Without faulting the approach and optimism, it remains uncertain how this will actually translate into faster and more positive approvals by NICE and the SMC.

Speeding up regulation without solving reimbursement challenges side-steps a fundamental issue.

Building the ‘frictionless pathway’ that so many of us want to see, will certainly be aided by working early with companies on clinical trial design, ensuring optimal data is generated for both regulatory approval and health technology appraisal.   NICE also envisages a greater role for the its Scientific Advice and Office for Market Access services; though we know that these offerings, while a useful early engagement point for companies, often hold no sway when it comes to crunch time in front of a NICE appraisal committee.

NHSE&I, together with commitment from the Treasury, need to address the reimbursement issue head on, not least to demonstrate that they are living by the spirit of the VPAS scheme.

The aims of stakeholders are aligned; safe and faster access for patients to the healthcare that they need by facilitating smooth progress along the pathway. With the aims not in doubt, the practical considerations are still to be resolved; will potentially faster regulatory approval timeframes mean NICE has to shift its own expectations for completing its work? Will it continue to be able to honour its target of positive approval within 30 days of marketing authorisation? To what extent will it expect to offer more conditional approvals, given the work it will have been involved in with companies at an earlier stage?

While recognising promising intentions, a sobering recent thought from Nicole Farmer of Sanofi Genzyme is pertinent; that, “with Brexit, the MHRA has a great opportunity to fast-track licences ahead of EMEA, enabling us to start collecting real world evidence to shape access in the rest of Europe, so more people can benefit. However, there is no point racing ahead with a licence if reimbursement is not forthcoming.”

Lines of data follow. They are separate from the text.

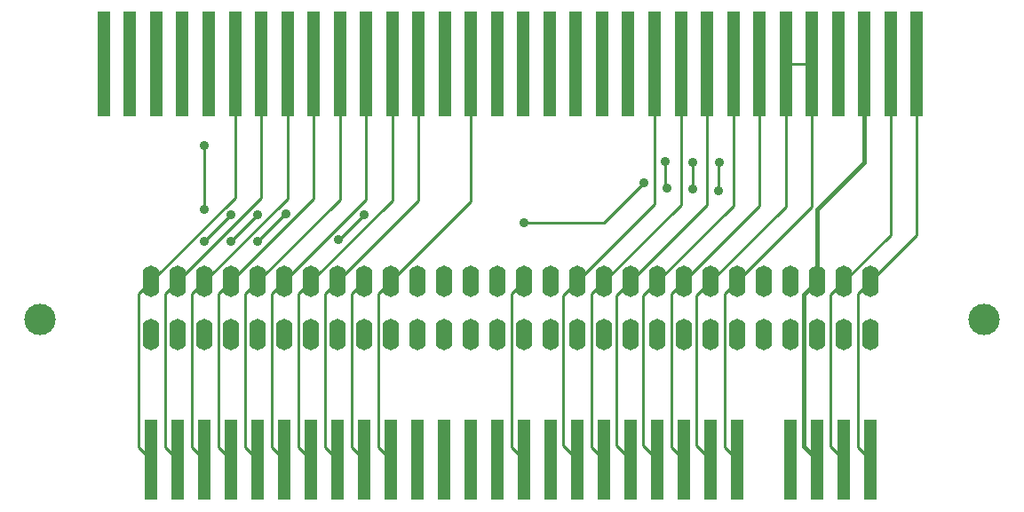
<source format=gbr>
%TF.GenerationSoftware,KiCad,Pcbnew,7.0.1*%
%TF.CreationDate,2023-06-05T11:34:12+03:00*%
%TF.ProjectId,DeltaS48k-convertor,44656c74-6153-4343-986b-2d636f6e7665,rev?*%
%TF.SameCoordinates,Original*%
%TF.FileFunction,Copper,L2,Bot*%
%TF.FilePolarity,Positive*%
%FSLAX46Y46*%
G04 Gerber Fmt 4.6, Leading zero omitted, Abs format (unit mm)*
G04 Created by KiCad (PCBNEW 7.0.1) date 2023-06-05 11:34:12*
%MOMM*%
%LPD*%
G01*
G04 APERTURE LIST*
%TA.AperFunction,SMDPad,CuDef*%
%ADD10R,1.270000X10.000000*%
%TD*%
%TA.AperFunction,ComponentPad*%
%ADD11O,1.600000X3.000000*%
%TD*%
%TA.AperFunction,SMDPad,CuDef*%
%ADD12R,1.270000X7.620000*%
%TD*%
%TA.AperFunction,ViaPad*%
%ADD13C,3.000000*%
%TD*%
%TA.AperFunction,ViaPad*%
%ADD14C,0.889000*%
%TD*%
%TA.AperFunction,Conductor*%
%ADD15C,0.254000*%
%TD*%
%TA.AperFunction,Conductor*%
%ADD16C,0.400000*%
%TD*%
G04 APERTURE END LIST*
D10*
%TO.P,J1,33,A14*%
%TO.N,A14*%
X165572000Y-41606020D03*
%TO.P,J1,34,A12*%
%TO.N,A12*%
X163072030Y-41606020D03*
%TO.P,J1,35,"+5"*%
%TO.N,VCC*%
X160572010Y-41606020D03*
%TO.P,J1,36*%
%TO.N,unconnected-(J1-Pad36)*%
X158072040Y-41606020D03*
%TO.P,J1,37,\u041E\u0431\u0449\u0438\u0439*%
%TO.N,GND*%
X155572020Y-41606020D03*
%TO.P,J1,38,\u041E\u0431\u0449\u0438\u0439*%
X153072000Y-41606020D03*
%TO.P,J1,39*%
%TO.N,CLK*%
X150572030Y-41606020D03*
%TO.P,J1,40,A0*%
%TO.N,A0*%
X148072010Y-41606020D03*
%TO.P,J1,41,A1*%
%TO.N,A1*%
X145572040Y-41606020D03*
%TO.P,J1,42,A2*%
%TO.N,A2*%
X143072020Y-41606020D03*
%TO.P,J1,43,A3*%
%TO.N,A3*%
X140572000Y-41606020D03*
%TO.P,J1,44*%
%TO.N,unconnected-(J1-Pad44)*%
X138072030Y-41606020D03*
%TO.P,J1,45*%
%TO.N,unconnected-(J1-Pad45)*%
X135572010Y-41606020D03*
%TO.P,J1,46*%
%TO.N,unconnected-(J1-Pad46)*%
X133072040Y-41606020D03*
%TO.P,J1,47*%
%TO.N,unconnected-(J1-Pad47)*%
X130572020Y-41606020D03*
%TO.P,J1,48*%
%TO.N,unconnected-(J1-Pad48)*%
X128071990Y-41606020D03*
%TO.P,J1,49,\u0421\u0422\u0420*%
%TO.N,unconnected-(J1-Pad49)*%
X125572030Y-41606020D03*
%TO.P,J1,50,\u0417\u0410\u041F\u0420\u0428*%
%TO.N,BUSRQ*%
X123072000Y-41606020D03*
%TO.P,J1,51,BD1*%
%TO.N,unconnected-(J1-Pad51)*%
X120572040Y-41606020D03*
%TO.P,J1,52,A7*%
%TO.N,A7*%
X118072010Y-41606020D03*
%TO.P,J1,53,A6*%
%TO.N,A6*%
X115571990Y-41606020D03*
%TO.P,J1,54,A5*%
%TO.N,A5*%
X113072020Y-41606020D03*
%TO.P,J1,55,A4*%
%TO.N,A4*%
X110572000Y-41606020D03*
%TO.P,J1,56,\u0411\u041B\u041A_\u041F\u0417\u0423*%
%TO.N,ROMCS*%
X108072030Y-41606020D03*
%TO.P,J1,57,\u041F\u0417\u0428*%
%TO.N,BUSACK*%
X105572010Y-41606020D03*
%TO.P,J1,58,A9*%
%TO.N,A9*%
X103071990Y-41606020D03*
%TO.P,J1,59,A11*%
%TO.N,A11*%
X100572020Y-41606020D03*
%TO.P,J1,60*%
%TO.N,unconnected-(J1-Pad60)*%
X98072000Y-41606020D03*
%TO.P,J1,61,BD3*%
%TO.N,unconnected-(J1-Pad61)*%
X95572030Y-41606020D03*
%TO.P,J1,62,BD5*%
%TO.N,unconnected-(J1-Pad62)*%
X93072010Y-41606020D03*
%TO.P,J1,63,BD6*%
%TO.N,unconnected-(J1-Pad63)*%
X90571990Y-41606020D03*
%TO.P,J1,64,\u0413\u0422*%
%TO.N,unconnected-(J1-Pad64)*%
X88072020Y-41606020D03*
%TD*%
D11*
%TO.P,SLOT,1,A15*%
%TO.N,A15*%
X161163000Y-67437000D03*
%TO.P,SLOT,2,A13*%
%TO.N,A13*%
X158623000Y-67437000D03*
%TO.P,SLOT,3,D7*%
%TO.N,D7*%
X156083000Y-67437000D03*
%TO.P,SLOT,4,OE*%
%TO.N,unconnected-(J3-Pad4)*%
X153543000Y-67437000D03*
%TO.P,SLOT,5*%
%TO.N,N/C*%
X151003000Y-67437000D03*
%TO.P,SLOT,6,D0*%
%TO.N,D0*%
X148463000Y-67437000D03*
%TO.P,SLOT,7,D1*%
%TO.N,D1*%
X145923000Y-67437000D03*
%TO.P,SLOT,8,D2*%
%TO.N,D2*%
X143383000Y-67437000D03*
%TO.P,SLOT,9,D6*%
%TO.N,D6*%
X140843000Y-67437000D03*
%TO.P,SLOT,10,D5*%
%TO.N,D5*%
X138303000Y-67437000D03*
%TO.P,SLOT,11,D3*%
%TO.N,D3*%
X135763000Y-67437000D03*
%TO.P,SLOT,12,D4*%
%TO.N,D4*%
X133223000Y-67437000D03*
%TO.P,SLOT,13,INT*%
%TO.N,INT*%
X130683000Y-67437000D03*
%TO.P,SLOT,14,NMI*%
%TO.N,NMI*%
X128143000Y-67437000D03*
%TO.P,SLOT,15,HALT*%
%TO.N,HALT*%
X125603000Y-67437000D03*
%TO.P,SLOT,16,MREQ*%
%TO.N,MREQ*%
X123063000Y-67437000D03*
%TO.P,SLOT,17,IORQ*%
%TO.N,IOREQ*%
X120523000Y-67437000D03*
%TO.P,SLOT,18,RD*%
%TO.N,RD*%
X117983000Y-67437000D03*
%TO.P,SLOT,19,WR*%
%TO.N,WR*%
X115443000Y-67437000D03*
%TO.P,SLOT,20,-5V*%
%TO.N,unconnected-(J3-Pad20)*%
X112903000Y-67437000D03*
%TO.P,SLOT,21,WAIT*%
%TO.N,WAIT*%
X110363000Y-67437000D03*
%TO.P,SLOT,22,+12V*%
%TO.N,unconnected-(J3-Pad22)*%
X107823000Y-67437000D03*
%TO.P,SLOT,23,-12V*%
%TO.N,unconnected-(J3-Pad23)*%
X105283000Y-67437000D03*
%TO.P,SLOT,24,M1*%
%TO.N,M1*%
X102743000Y-67437000D03*
%TO.P,SLOT,25,RFSH*%
%TO.N,RFSH*%
X100203000Y-67437000D03*
%TO.P,SLOT,26,A8*%
%TO.N,A8*%
X97663000Y-67437000D03*
%TO.P,SLOT,27,A10*%
%TO.N,A10*%
X95123000Y-67437000D03*
%TO.P,SLOT,28,NC*%
%TO.N,EXTRA*%
X92583000Y-67437000D03*
%TO.P,SLOT,29,A14*%
%TO.N,A14*%
X161163000Y-62357000D03*
%TO.P,SLOT,30,A12*%
%TO.N,A12*%
X158623000Y-62357000D03*
%TO.P,SLOT,31,+5V*%
%TO.N,VCC*%
X156083000Y-62357000D03*
%TO.P,SLOT,32,NC*%
%TO.N,unconnected-(J3-Pad32)*%
X153543000Y-62357000D03*
%TO.P,SLOT,33*%
%TO.N,N/C*%
X151003000Y-62357000D03*
%TO.P,SLOT,34,GND*%
%TO.N,GND*%
X148463000Y-62357000D03*
%TO.P,SLOT,35,GND*%
X145923000Y-62357000D03*
%TO.P,SLOT,36,CLK*%
%TO.N,CLK*%
X143383000Y-62357000D03*
%TO.P,SLOT,37,A0*%
%TO.N,A0*%
X140843000Y-62357000D03*
%TO.P,SLOT,38,A1*%
%TO.N,A1*%
X138303000Y-62357000D03*
%TO.P,SLOT,39,A2*%
%TO.N,A2*%
X135763000Y-62357000D03*
%TO.P,SLOT,40,A3*%
%TO.N,A3*%
X133223000Y-62357000D03*
%TO.P,SLOT,41,NC*%
%TO.N,unconnected-(J3-Pad41)*%
X130683000Y-62357000D03*
%TO.P,SLOT,42,GND*%
%TO.N,GND*%
X128143000Y-62357000D03*
%TO.P,SLOT,43,OE*%
%TO.N,unconnected-(J3-Pad43)*%
X125603000Y-62357000D03*
%TO.P,SLOT,44,NC*%
%TO.N,unconnected-(J3-Pad44)*%
X123063000Y-62357000D03*
%TO.P,SLOT,45,NC*%
%TO.N,unconnected-(J3-Pad45)*%
X120523000Y-62357000D03*
%TO.P,SLOT,46,NC*%
%TO.N,unconnected-(J3-Pad46)*%
X117983000Y-62357000D03*
%TO.P,SLOT,47,BUSRQ*%
%TO.N,BUSRQ*%
X115443000Y-62357000D03*
%TO.P,SLOT,48,RESET*%
%TO.N,RESET*%
X112903000Y-62357000D03*
%TO.P,SLOT,49,A7*%
%TO.N,A7*%
X110363000Y-62357000D03*
%TO.P,SLOT,50,A6*%
%TO.N,A6*%
X107823000Y-62357000D03*
%TO.P,SLOT,51,A5*%
%TO.N,A5*%
X105283000Y-62357000D03*
%TO.P,SLOT,52,A4*%
%TO.N,A4*%
X102743000Y-62357000D03*
%TO.P,SLOT,53,ROMCS*%
%TO.N,ROMCS*%
X100203000Y-62357000D03*
%TO.P,SLOT,54,BUSACK*%
%TO.N,BUSACK*%
X97663000Y-62357000D03*
%TO.P,SLOT,55,A9*%
%TO.N,A9*%
X95123000Y-62357000D03*
%TO.P,SLOT,56,A11*%
%TO.N,A11*%
X92583000Y-62357000D03*
%TD*%
D12*
%TO.P,J2,29,A14*%
%TO.N,A14*%
X161163000Y-79375000D03*
%TO.P,J2,30,A12*%
%TO.N,A12*%
X158623000Y-79375000D03*
%TO.P,J2,31,+5V*%
%TO.N,VCC*%
X156083000Y-79375000D03*
%TO.P,J2,32,NC*%
%TO.N,unconnected-(J2-Pad32)*%
X153543000Y-79375000D03*
%TO.P,J2,34,GND*%
%TO.N,GND*%
X148463000Y-79375000D03*
%TO.P,J2,35,GND*%
X145923000Y-79375000D03*
%TO.P,J2,36,CLK*%
%TO.N,CLK*%
X143383000Y-79375000D03*
%TO.P,J2,37,A0*%
%TO.N,A0*%
X140843000Y-79375000D03*
%TO.P,J2,38,A1*%
%TO.N,A1*%
X138303000Y-79375000D03*
%TO.P,J2,39,A2*%
%TO.N,A2*%
X135763000Y-79375000D03*
%TO.P,J2,40,A3*%
%TO.N,A3*%
X133223000Y-79375000D03*
%TO.P,J2,41,NC*%
%TO.N,unconnected-(J2-Pad41)*%
X130683000Y-79375000D03*
%TO.P,J2,42,GND*%
%TO.N,GND*%
X128143000Y-79375000D03*
%TO.P,J2,43,OE*%
%TO.N,unconnected-(J2-Pad43)*%
X125603000Y-79375000D03*
%TO.P,J2,44,NC*%
%TO.N,unconnected-(J2-Pad44)*%
X123063000Y-79375000D03*
%TO.P,J2,45,NC*%
%TO.N,unconnected-(J2-Pad45)*%
X120523000Y-79375000D03*
%TO.P,J2,46,NC*%
%TO.N,unconnected-(J2-Pad46)*%
X117983000Y-79375000D03*
%TO.P,J2,47,BUSRQ*%
%TO.N,BUSRQ*%
X115443000Y-79375000D03*
%TO.P,J2,48,RESET*%
%TO.N,RESET*%
X112903000Y-79375000D03*
%TO.P,J2,49,A7*%
%TO.N,A7*%
X110363000Y-79375000D03*
%TO.P,J2,50,A6*%
%TO.N,A6*%
X107823000Y-79375000D03*
%TO.P,J2,51,A5*%
%TO.N,A5*%
X105283000Y-79375000D03*
%TO.P,J2,52,A4*%
%TO.N,A4*%
X102743000Y-79375000D03*
%TO.P,J2,53,ROMCS*%
%TO.N,ROMCS*%
X100203000Y-79375000D03*
%TO.P,J2,54,BUSACK*%
%TO.N,BUSACK*%
X97663000Y-79375000D03*
%TO.P,J2,55,A9*%
%TO.N,A9*%
X95123000Y-79375000D03*
%TO.P,J2,56,A11*%
%TO.N,A11*%
X92583000Y-79375000D03*
%TD*%
D13*
%TO.N,*%
X82000000Y-66000000D03*
X172000000Y-66000000D03*
D14*
%TO.N,RESET*%
X100203000Y-58547000D03*
X97663000Y-58547000D03*
X102743000Y-56007000D03*
X112903000Y-56007000D03*
X97663000Y-49403000D03*
X105461636Y-55931636D03*
X110438364Y-58368364D03*
X97663000Y-55499000D03*
X102743000Y-58547000D03*
X100203000Y-56007000D03*
%TO.N,GND*%
X141605000Y-50927000D03*
X144213879Y-50995879D03*
X146685000Y-53721000D03*
X128143000Y-56769000D03*
X141800879Y-53408879D03*
X144193889Y-53515889D03*
X139573000Y-52959000D03*
X146733889Y-50975889D03*
%TD*%
D15*
%TO.N,RESET*%
X100203000Y-58547000D02*
X102743000Y-56007000D01*
X105358364Y-55931636D02*
X105461636Y-55931636D01*
X97663000Y-49403000D02*
X97663000Y-55499000D01*
X97663000Y-58547000D02*
X100203000Y-56007000D01*
X111722000Y-63538000D02*
X112903000Y-62357000D01*
X102743000Y-58547000D02*
X105358364Y-55931636D01*
X110438364Y-58368364D02*
X110541636Y-58368364D01*
X111722000Y-78194000D02*
X111722000Y-63538000D01*
X110541636Y-58368364D02*
X112903000Y-56007000D01*
X112903000Y-79375000D02*
X111722000Y-78194000D01*
%TO.N,A14*%
X165572000Y-41606020D02*
X165572000Y-57948000D01*
X161163000Y-79375000D02*
X159982000Y-78194000D01*
X159982000Y-63538000D02*
X161163000Y-62357000D01*
X159982000Y-78194000D02*
X159982000Y-63538000D01*
X165572000Y-57948000D02*
X161163000Y-62357000D01*
%TO.N,A12*%
X163072030Y-41606020D02*
X163072030Y-57907970D01*
X158623000Y-79375000D02*
X157353000Y-78105000D01*
X157353000Y-78105000D02*
X157353000Y-63627000D01*
X163072030Y-57907970D02*
X158623000Y-62357000D01*
X157353000Y-63627000D02*
X158623000Y-62357000D01*
D16*
%TO.N,VCC*%
X154813000Y-78105000D02*
X154813000Y-64135000D01*
X154902000Y-78194000D02*
X154813000Y-78105000D01*
X156083000Y-55499000D02*
X160572010Y-51009990D01*
X154813000Y-64135000D02*
X154813000Y-63627000D01*
X160572010Y-51009990D02*
X160572010Y-41606020D01*
X156083000Y-79375000D02*
X154902000Y-78194000D01*
X154813000Y-63627000D02*
X156083000Y-62357000D01*
X156083000Y-62357000D02*
X156083000Y-55499000D01*
D15*
%TO.N,GND*%
X148463000Y-79375000D02*
X147282000Y-78194000D01*
X147282000Y-78194000D02*
X147282000Y-63538000D01*
X153072000Y-41606020D02*
X153072000Y-55208000D01*
X126962000Y-63538000D02*
X128143000Y-62357000D01*
X144564000Y-78016000D02*
X144564000Y-63716000D01*
X155572020Y-55188322D02*
X148463000Y-62297342D01*
X146685000Y-51024778D02*
X146685000Y-53721000D01*
X155572020Y-41606020D02*
X155572020Y-55188322D01*
X146733889Y-50975889D02*
X146685000Y-51024778D01*
X153072000Y-55208000D02*
X145923000Y-62357000D01*
X141605000Y-50927000D02*
X141605000Y-53213000D01*
X126962000Y-78194000D02*
X126962000Y-63538000D01*
X128143000Y-56769000D02*
X135763000Y-56769000D01*
X141605000Y-53213000D02*
X141800879Y-53408879D01*
X135763000Y-56769000D02*
X139573000Y-52959000D01*
X144213879Y-53495899D02*
X144193889Y-53515889D01*
X144564000Y-63716000D02*
X145923000Y-62357000D01*
X128143000Y-79375000D02*
X126962000Y-78194000D01*
X147282000Y-63538000D02*
X148463000Y-62357000D01*
X153072000Y-41606020D02*
X155572020Y-41606020D01*
X148463000Y-62297342D02*
X148463000Y-62357000D01*
X144213879Y-50995879D02*
X144213879Y-53495899D01*
X145923000Y-79375000D02*
X144564000Y-78016000D01*
%TO.N,CLK*%
X150572030Y-41606020D02*
X150572030Y-55167970D01*
X142202000Y-63538000D02*
X143383000Y-62357000D01*
X142202000Y-78194000D02*
X142202000Y-63538000D01*
X143383000Y-79375000D02*
X142202000Y-78194000D01*
X150572030Y-55167970D02*
X143383000Y-62357000D01*
%TO.N,A0*%
X139484000Y-78016000D02*
X139484000Y-63716000D01*
X139484000Y-63716000D02*
X140843000Y-62357000D01*
X140843000Y-79375000D02*
X139484000Y-78016000D01*
X148072010Y-41606020D02*
X148072010Y-55127990D01*
X148072010Y-55127990D02*
X140843000Y-62357000D01*
%TO.N,A1*%
X136944000Y-63716000D02*
X138303000Y-62357000D01*
X145572040Y-41606020D02*
X145572040Y-55087960D01*
X138303000Y-79375000D02*
X136944000Y-78016000D01*
X145572040Y-55087960D02*
X138303000Y-62357000D01*
X136944000Y-78016000D02*
X136944000Y-63716000D01*
%TO.N,A2*%
X135763000Y-62357000D02*
X143072020Y-55047980D01*
X143072020Y-55047980D02*
X143072020Y-41606020D01*
X134582000Y-78194000D02*
X134582000Y-63538000D01*
X135763000Y-79375000D02*
X134582000Y-78194000D01*
X134582000Y-63538000D02*
X135763000Y-62357000D01*
%TO.N,A3*%
X133223000Y-79375000D02*
X131864000Y-78016000D01*
X131864000Y-78016000D02*
X131864000Y-63716000D01*
X140572000Y-55008000D02*
X140572000Y-41606020D01*
X133223000Y-62357000D02*
X140572000Y-55008000D01*
X131864000Y-63716000D02*
X133223000Y-62357000D01*
%TO.N,BUSRQ*%
X114262000Y-78194000D02*
X114262000Y-63538000D01*
X114262000Y-63538000D02*
X115443000Y-62357000D01*
X115443000Y-62357000D02*
X123072000Y-54728000D01*
X115443000Y-79375000D02*
X114262000Y-78194000D01*
X123072000Y-54728000D02*
X123072000Y-41606020D01*
%TO.N,A7*%
X118072010Y-54647990D02*
X118072010Y-41606020D01*
X110363000Y-79375000D02*
X109182000Y-78194000D01*
X110363000Y-62357000D02*
X118072010Y-54647990D01*
X109182000Y-78194000D02*
X109182000Y-63538000D01*
X109182000Y-63538000D02*
X110363000Y-62357000D01*
%TO.N,A6*%
X107823000Y-62357000D02*
X115571990Y-54608010D01*
X106642000Y-78194000D02*
X106642000Y-63538000D01*
X107823000Y-79375000D02*
X106642000Y-78194000D01*
X115571990Y-54608010D02*
X115571990Y-41606020D01*
X106642000Y-63538000D02*
X107823000Y-62357000D01*
%TO.N,A5*%
X113072020Y-54567980D02*
X113072020Y-41606020D01*
X104102000Y-78194000D02*
X104102000Y-63538000D01*
X105283000Y-79375000D02*
X104102000Y-78194000D01*
X105283000Y-62357000D02*
X113072020Y-54567980D01*
X104102000Y-63538000D02*
X105283000Y-62357000D01*
%TO.N,A4*%
X102743000Y-62357000D02*
X110572000Y-54528000D01*
X101562000Y-78194000D02*
X101562000Y-63538000D01*
X110572000Y-54528000D02*
X110572000Y-41606020D01*
X101562000Y-63538000D02*
X102743000Y-62357000D01*
X102743000Y-79375000D02*
X101562000Y-78194000D01*
%TO.N,ROMCS*%
X108072030Y-54487970D02*
X108072030Y-41606020D01*
X99022000Y-78194000D02*
X99022000Y-63538000D01*
X100203000Y-62357000D02*
X108072030Y-54487970D01*
X100203000Y-79375000D02*
X99022000Y-78194000D01*
X99022000Y-63538000D02*
X100203000Y-62357000D01*
%TO.N,BUSACK*%
X96482000Y-78194000D02*
X96482000Y-63538000D01*
X105572010Y-54447990D02*
X97663000Y-62357000D01*
X96482000Y-63538000D02*
X97663000Y-62357000D01*
X105572010Y-41606020D02*
X105572010Y-54447990D01*
X97663000Y-79375000D02*
X96482000Y-78194000D01*
%TO.N,A9*%
X103071990Y-54408010D02*
X103071990Y-41606020D01*
X93942000Y-63538000D02*
X95123000Y-62357000D01*
X93942000Y-78194000D02*
X93942000Y-63538000D01*
X95123000Y-79375000D02*
X93942000Y-78194000D01*
X95123000Y-62357000D02*
X103071990Y-54408010D01*
%TO.N,A11*%
X92583000Y-79375000D02*
X91402000Y-78194000D01*
X100572020Y-41606020D02*
X100572020Y-54367980D01*
X91402000Y-63538000D02*
X92583000Y-62357000D01*
X100572020Y-54367980D02*
X92583000Y-62357000D01*
X91402000Y-78194000D02*
X91402000Y-63538000D01*
%TD*%
M02*

</source>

Without this commitment, and reform at NHS England, we risk having a structural problem attracting R&D, manufacturing and even medicine launches to the UK.

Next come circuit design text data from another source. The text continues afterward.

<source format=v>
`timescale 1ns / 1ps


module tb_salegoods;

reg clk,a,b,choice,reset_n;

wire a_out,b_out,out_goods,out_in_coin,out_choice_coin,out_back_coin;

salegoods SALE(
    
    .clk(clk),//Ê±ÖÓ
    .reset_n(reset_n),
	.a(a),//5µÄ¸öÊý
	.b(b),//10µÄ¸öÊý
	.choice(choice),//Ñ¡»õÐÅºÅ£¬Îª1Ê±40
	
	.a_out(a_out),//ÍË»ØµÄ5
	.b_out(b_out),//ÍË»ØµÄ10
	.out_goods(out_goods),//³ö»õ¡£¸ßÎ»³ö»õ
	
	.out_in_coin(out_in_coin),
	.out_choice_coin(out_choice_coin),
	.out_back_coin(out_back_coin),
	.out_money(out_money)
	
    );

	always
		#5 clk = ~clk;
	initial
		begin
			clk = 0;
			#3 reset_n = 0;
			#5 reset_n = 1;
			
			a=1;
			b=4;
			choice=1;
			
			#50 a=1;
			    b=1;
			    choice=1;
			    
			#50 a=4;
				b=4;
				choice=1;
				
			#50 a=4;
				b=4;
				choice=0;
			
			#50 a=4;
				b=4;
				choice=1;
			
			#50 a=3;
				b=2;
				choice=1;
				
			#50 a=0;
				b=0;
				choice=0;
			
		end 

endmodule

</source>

Whether we are talking about vaccines or medical research, the nature of science today is innately collaborative, and it is this collaboration both within industry, as well between private and public organisations, that enabled truly unprecedented, astonishing science rapidly to deliver vaccines that may bring the pandemic under control. Positioning the UK as a major life sciences champion requires further partnerships just like these – ones based on mutual trust and close collaboration –more efficiently to connect medical innovations to the patients and healthcare professionals who need them.

Claudia Rubin

Senior Director, Newmarket Strategy

Feb 2021

A similar version of this article first appeared in the February 2021 edition of PharmaField magazine.